Do not look forward in fear to the changes of life;

rather look to them with full hope as they arise.

God, whose very own you are, will deliver you from out of them.

He has kept you hitherto, and He will lead you safely through all things;

and when you cannot stand it, God will carry you in his arms.

Do not fear what may happen tomorrow;

the same everlasting Father who cares for you today

will take care of you then and everyday.

He will either shield you from suffering,

or will give you unfailing strength to bear it.

Be at peace, and put aside all anxious thoughts and imagination.

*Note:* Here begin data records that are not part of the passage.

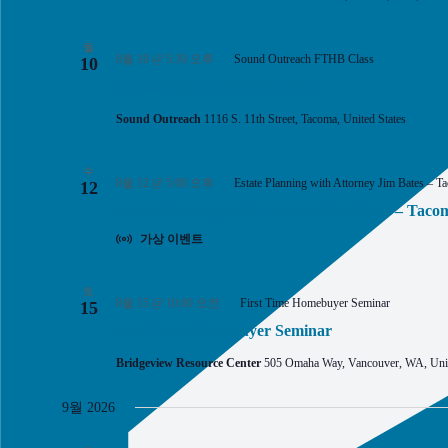
다.
월
8월 10 @ 5:30 오후
Sound Outreach FTHB Class
10
Sound Outreach FTHB Class
Sound Outreach
1116 S. 11th Street, Tacoma, United States
수
8월 12 @ 5:00 오후
Estate Planning with Attorney Jim Bates – T
12
Estate Planning with Attorney Jim Bates – Taco
가상 이벤트
토
8월 15 @ 10:00 오전
First Time Homebuyer Seminar
15
First Time Homebuyer Seminar
Bridgeview Resource Center
505 Omaha Way, Vancouver, WA, Unit
9월 2026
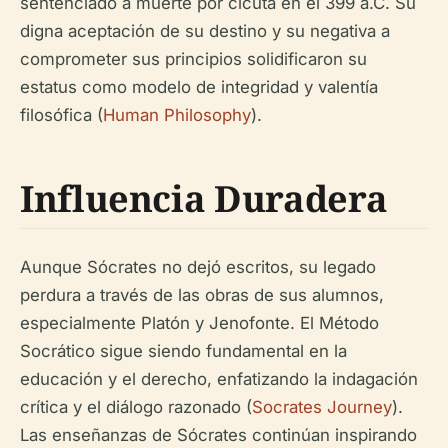
sentenciado a muerte por cicuta en el 399 a.C. Su
digna aceptación de su destino y su negativa a
comprometer sus principios solidificaron su
estatus como modelo de integridad y valentía
filosófica (
Human Philosophy
).
Influencia Duradera
Aunque Sócrates no dejó escritos, su legado
perdura a través de las obras de sus alumnos,
especialmente Platón y Jenofonte. El Método
Socrático sigue siendo fundamental en la
educación y el derecho, enfatizando la indagación
crítica y el diálogo razonado (
Socrates Journey
).
Las enseñanzas de Sócrates continúan inspirando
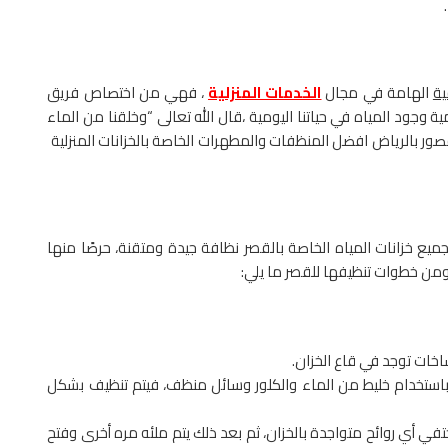
ية
الهامة في مجال
الخدمات المنزلية
، فهي من اختصاص فريق
 وجود المياه في حياتنا اليومية ،قال الله تعالى “وخلقنا من الماء
ور بالرياض افضل المنظفات والمطهرات الخاصة بالخزانات المنزلية
ميع خزانات المياه الخاصة بالقصر نظافة جيدة ومتقنة، حرصًا منها
ومن خطوات تنظيفها للقصر ما يلي:
تساخات توجد في قاع الخزان.
باستخدام خليط من الماء والكلور وسائل منظف، فيتم تنظيف بشكل
تفي أي روائح متواجدة بالخزان، ثم بعد ذلك يتم ملئه مره أخرى وفتح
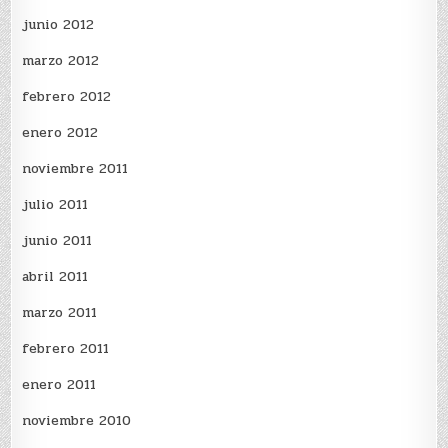
junio 2012
marzo 2012
febrero 2012
enero 2012
noviembre 2011
julio 2011
junio 2011
abril 2011
marzo 2011
febrero 2011
enero 2011
noviembre 2010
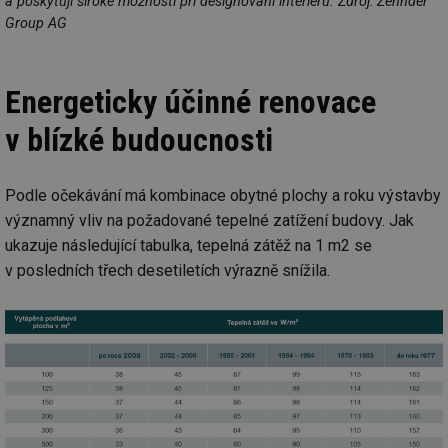
a poskytují široké možnosti při designování interiéru. Zdroj: Zehnder
Group AG
Energeticky účinné renovace
v blízké budoucnosti
Podle očekávání má kombinace obytné plochy a roku výstavby
významný vliv na požadované tepelné zatížení budovy. Jak
ukazuje následující tabulka, tepelná zátěž na 1 m2 se
v posledních třech desetiletích výrazně snížila.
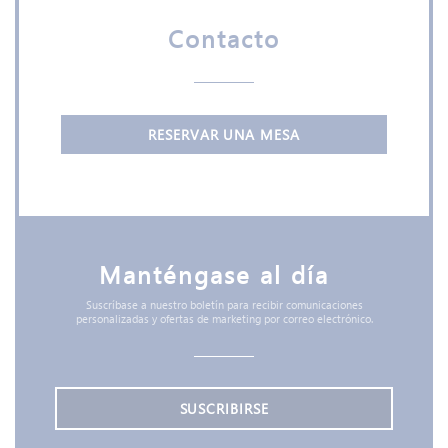
Contacto
RESERVAR UNA MESA
Manténgase al día
*
Suscríbase a nuestro boletín para recibir comunicaciones
personalizadas y ofertas de marketing por correo electrónico.
SUSCRIBIRSE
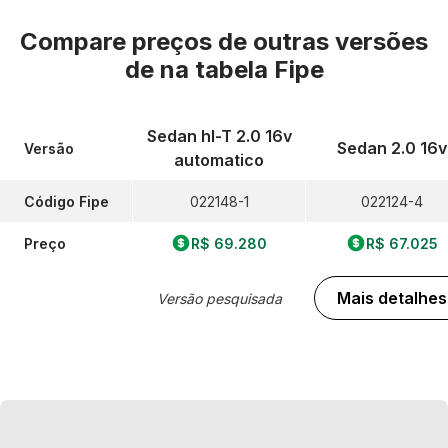
Compare preços de outras versões
de
na tabela Fipe
Sedan hl-T 2.0 16v
Sedan 2.0 16v
Versão
automatico
Código Fipe
022148-1
022124-4
Preço
R$ 69.280
R$ 67.025
Mais detalhes
Versão pesquisada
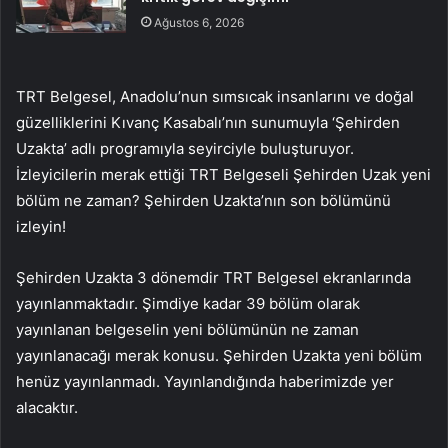
Ağustos 6, 2026
TRT Belgesel, Anadolu’nun sımsıcak insanlarını ve doğal
güzelliklerini Kıvanç Kasabalı’nın sunumuyla ‘Şehirden
Uzakta’ adlı programıyla seyirciyle buluşturuyor.
İzleyicilerin merak ettiği TRT Belgeseli Şehirden Uzak yeni
bölüm ne zaman? Şehirden Uzakta’nın son bölümünü
izleyin!
Şehirden Uzakta 3 dönemdir TRT Belgesel ekranlarında
yayınlanmaktadır. Şimdiye kadar 39 bölüm olarak
yayınlanan belgeselin yeni bölümünün ne zaman
yayınlanacağı merak konusu. Şehirden Uzakta yeni bölüm
henüz yayınlanmadı. Yayınlandığında haberimizde yer
alacaktır.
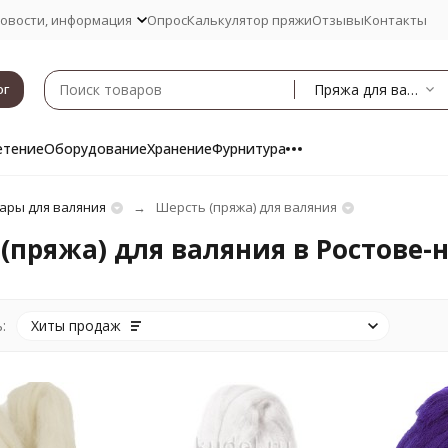
овости, информация
Опрос
Калькулятор пряжи
Отзывы
Контакты
Пряжа для валяния
ог
етение
Оборудование
Хранение
Фурнитура
ары для валяния
Шерсть (пряжа) для валяния
(пряжа) для валяния в Ростове-
:
Хиты продаж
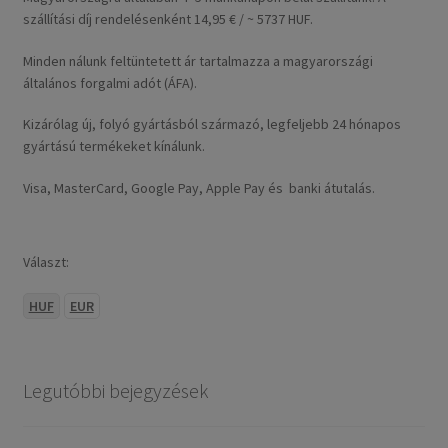
szállítási díj rendelésenként 14,95 € / ~ 5737 HUF.
Minden nálunk feltüntetett ár tartalmazza a magyarországi
általános forgalmi adót (ÁFA).
Kizárólag új, folyó gyártásból származó, legfeljebb 24 hónapos
gyártású termékeket kínálunk.
Visa, MasterCard, Google Pay, Apple Pay és banki átutalás.
Választ:
HUF
EUR
Legutóbbi bejegyzések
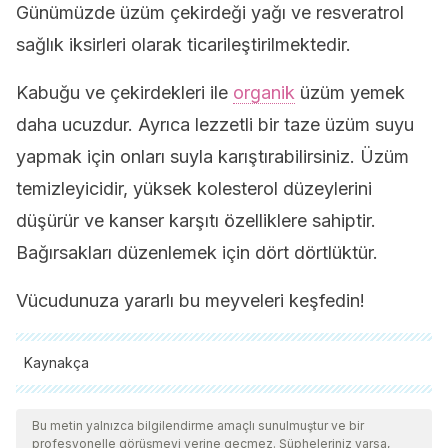
Günümüzde üzüm çekirdeği yağı ve resveratrol
sağlık iksirleri olarak ticarileştirilmektedir.
Kabuğu ve çekirdekleri ile
organik
üzüm yemek
daha ucuzdur. Ayrıca lezzetli bir taze üzüm suyu
yapmak için onları suyla karıştırabilirsiniz. Üzüm
temizleyicidir, yüksek kolesterol düzeylerini
düşürür ve kanser karşıtı özelliklere sahiptir.
Bağırsakları düzenlemek için dört dörtlüktür.
Vücudunuza yararlı bu meyveleri keşfedin!
Kaynakça
Tüm alıntı yapılan kaynaklar, kalitelerini, güvenilirliklerini,
güncelliklerini ve geçerliliklerini sağlamak için ekibimiz
Bu metin yalnızca bilgilendirme amaçlı sunulmuştur ve bir
profesyonelle görüşmeyi yerine geçmez. Şüpheleriniz varsa,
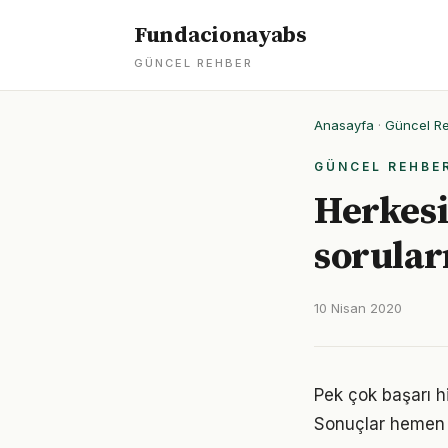
Fundacionayabs
GÜNCEL REHBER
Anasayfa
·
Güncel R
GÜNCEL REHBE
Herkesi
soruları
10 Nisan 2020
Pek çok başarı hi
Sonuçlar hemen 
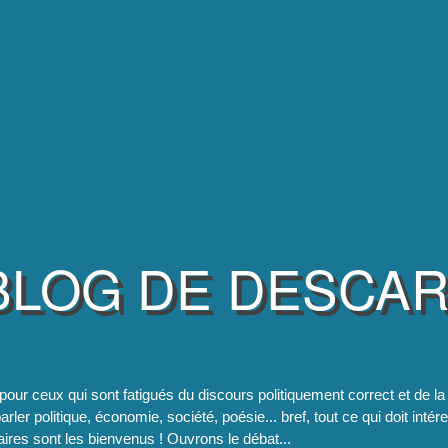
BLOG DE DESCA
pour ceux qui sont fatigués du discours politiquement correct et de 
rler politique, économie, société, poésie... bref, tout ce qui doit intér
res sont les bienvenus ! Ouvrons le débat...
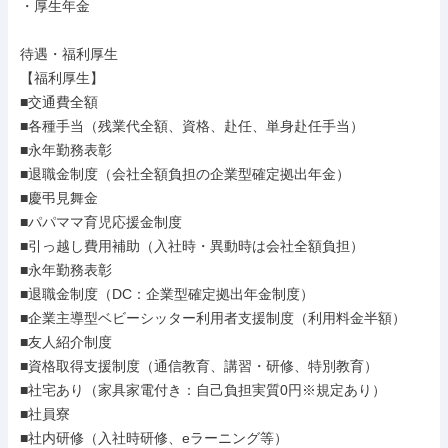
・厚生年金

     Friends, it is a New Year – a time for new beginnings. A time to examine habits and priorities. A time to look within ourselves and hold up that which divides us – that which scares us and separates us – and hold it up to the redeeming and transforming light of Christ and let go of it. Let it go and hear once again God’s words, “I have called you by name, you are mine.”

Beloved, we are God’s people marked as Christ’s own in baptism and called by his name, called with a purpose, called to bring and share and be Christ’s light in our communities, nation, and world right now. May God grant us the grace to remember whose we are, to whom we belong and serve, and discern for what purpose and in whose name we have been called to speak and act not just today but every day of our lives. Amen.